▶ _WRITTEN TASK_
Rewrite each of the rows with "scientific name" changed to "binomial name" and everything else left as it is. Leave the pictures out.

_ _ _ _ _

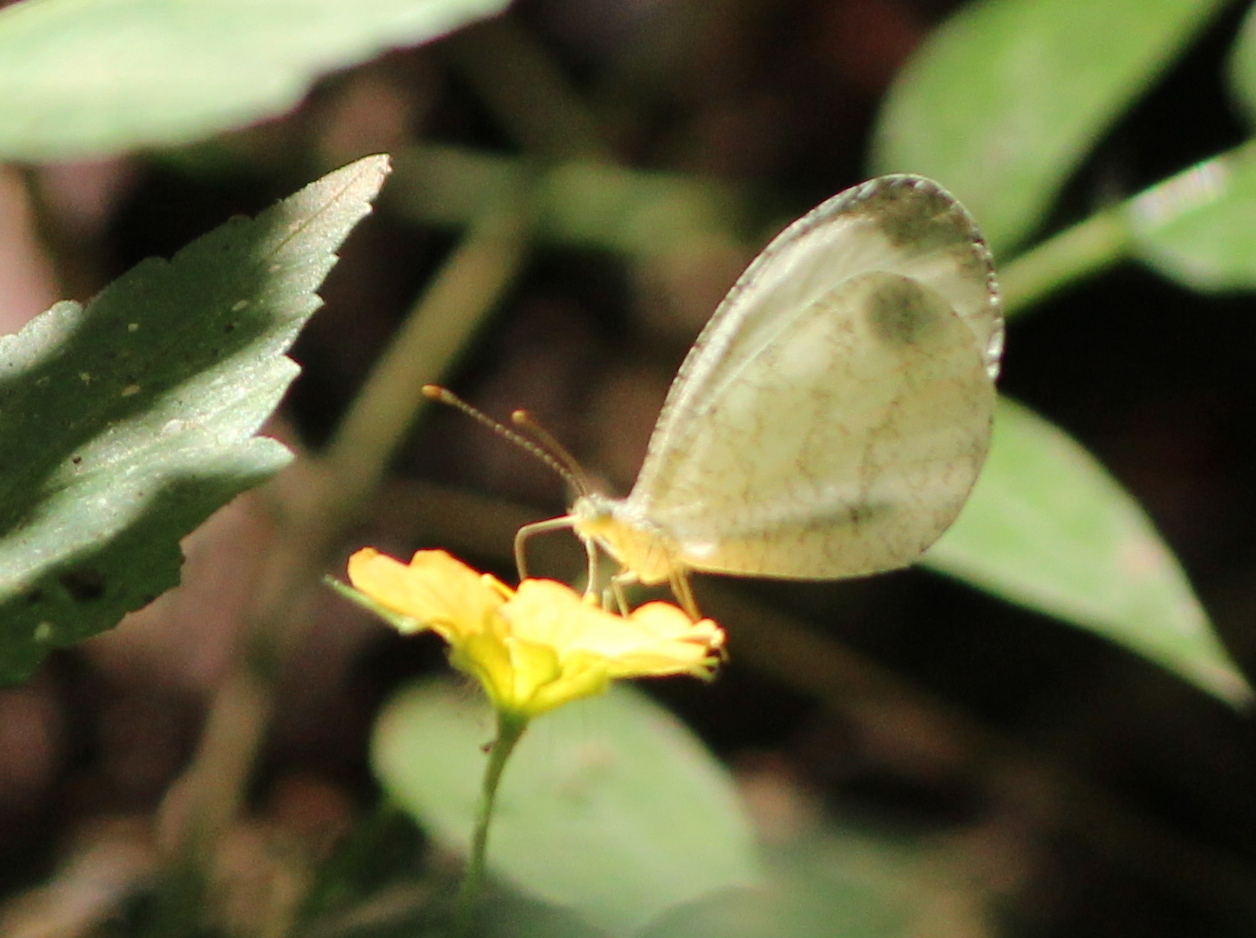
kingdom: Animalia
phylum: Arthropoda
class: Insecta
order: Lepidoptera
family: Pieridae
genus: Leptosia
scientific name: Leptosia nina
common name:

_ _ _ _ _

▶ _ANSWER_
kingdom: Animalia
phylum: Arthropoda
class: Insecta
order: Lepidoptera
family: Pieridae
genus: Leptosia
binomial name: Leptosia nina
common name:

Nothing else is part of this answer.